Deduce dataypes from table with only nvarchar fields?

79 views Asked by At

I have a table like this:

Create table landingzone.classes(
teacher nvarchar(255)
,moment nvarchar(255)
,noOfStudents nvarchar(255)
,scheduledYesNo nvarchar(255)
)

INSERT INTO [landingzone].[classes]
           ([teacher]
           ,[moment]
           ,[noOfStudents]
           ,[scheduledYesNo]) 
Select ' Henrov', '  01/07/2021' ,6 ,'True' 
union all 
Select ' Bill', '  01/05/2021' ,6 ,'False' 
union all
Select ' Henrov', '  31/07/2021' ,NULL ,NULL

What I need is a script that finds out that

  • [teacher] should be a nvarchar(255)
  • [moment] should be a timestamp
  • [noOfStudents] should be an int
  • [ScheduledYesNo] should be an bit (or an int with 1/0 as value)

and creates a table like this:

Create table staging.classes(
teacher nvarchar(255)
,moment datetime
,noOfStudents int
,scheduledYesNo bit
)

followed by a datatransfer from landingzone.classes to staging.classes.

However, it should do this by analyzing the table dbo.test, not by referring to some config tables containing the names of the columns with associated datatype. Due to the possible large numbers of records in dbo.test where a lot of fields can be empty, it should look past the first 200 (preferably this number should be configurable)

The tables in the landingzone are delivered by other processes and should explicitly keep existing in the current form (business rule).

The challenge I think is mostly in autodiscovering the proper datatypes.

Can this be done in BIML?

1

There are 1 answers

1
billinkc On BEST ANSWER

There's no Biml method that can help you detect data type.

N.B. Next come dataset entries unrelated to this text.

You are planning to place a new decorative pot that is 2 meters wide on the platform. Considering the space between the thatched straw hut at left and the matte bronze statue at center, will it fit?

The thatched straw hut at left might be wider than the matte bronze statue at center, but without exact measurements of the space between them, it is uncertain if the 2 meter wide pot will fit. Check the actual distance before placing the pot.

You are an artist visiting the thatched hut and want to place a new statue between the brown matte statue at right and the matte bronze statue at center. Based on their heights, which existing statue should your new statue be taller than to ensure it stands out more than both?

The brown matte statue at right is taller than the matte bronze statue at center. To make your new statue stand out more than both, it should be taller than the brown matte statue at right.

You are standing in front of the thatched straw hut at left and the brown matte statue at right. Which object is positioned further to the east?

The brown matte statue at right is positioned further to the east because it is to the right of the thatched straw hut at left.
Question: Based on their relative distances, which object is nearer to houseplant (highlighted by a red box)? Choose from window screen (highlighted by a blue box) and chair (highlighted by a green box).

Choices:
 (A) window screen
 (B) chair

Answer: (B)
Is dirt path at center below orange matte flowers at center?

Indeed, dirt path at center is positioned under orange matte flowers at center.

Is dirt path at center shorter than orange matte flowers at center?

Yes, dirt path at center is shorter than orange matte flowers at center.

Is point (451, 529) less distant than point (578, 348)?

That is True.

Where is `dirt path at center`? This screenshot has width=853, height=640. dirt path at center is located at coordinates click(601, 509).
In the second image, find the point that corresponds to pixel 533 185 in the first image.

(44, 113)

I was on a long term project ingesting typeless data from a mainframe and we took a similar approach to what you're doing. We landed data as-is into a table with the widest allowable string type from that system*

We wrote a TSQL script that would unpivot the table and then generate N columns that do analysis on the data. A series of tests would look like (free hand coding so go with the spirit not the letter) :

SELECT
  MIN(LEN([teacher]))
, MAX(LEN([teacher]))
, COUNT_BIG(DISTINCT([teacher]))
, COUNT_BIG(WHEN NULLIF(LTRIM(RTRIM([teacher], ''))) IS NOT NULL THEN 1 END AS NotNullOrEmpty
, COUNT_BIG(WHEN NULLIF(LTRIM(RTRIM([teacher], ''))) IS NULL THEN 1 END AS NullOrEmpty
, COUNT_BIG(CASE WHEN TRY_CONVERT('bigint', [teacher]) IS NULL THEN 1 END) AS NotBigInt
, COUNT_BIG(CASE WHEN TRY_CONVERT('bigint', [teacher]) IS NOT NULL THEN 1 END) AS BigInt

The purpose of that was to generate descriptive statistics on what the column looked like - how often was it populated, what percentage of it could fit into the various data types, min/max lengths

Gotchas we ran into.

No data or sparsely populated data. That was easily the biggest bite in our backsides. If I recall correctly, NULLs would happily cast into whole number types so we had lots of correcting to do after the fact once we had sufficient data. Save yourself some grief, if you don't have much data, leave it as string ;)

Local data rules. We ran into things that canned scripts wouldn't handle. The mainframe used a caret ^ to signal end of time

Dates and times. Model204 could handle March 32. Clearly that's the same as April 1, right? Same with March 31 24:30 is clearly April 1 at 00:30

*"Oh, well yeah we do have these fields where we can store binary/very long strings. Didn't we tell you about those?"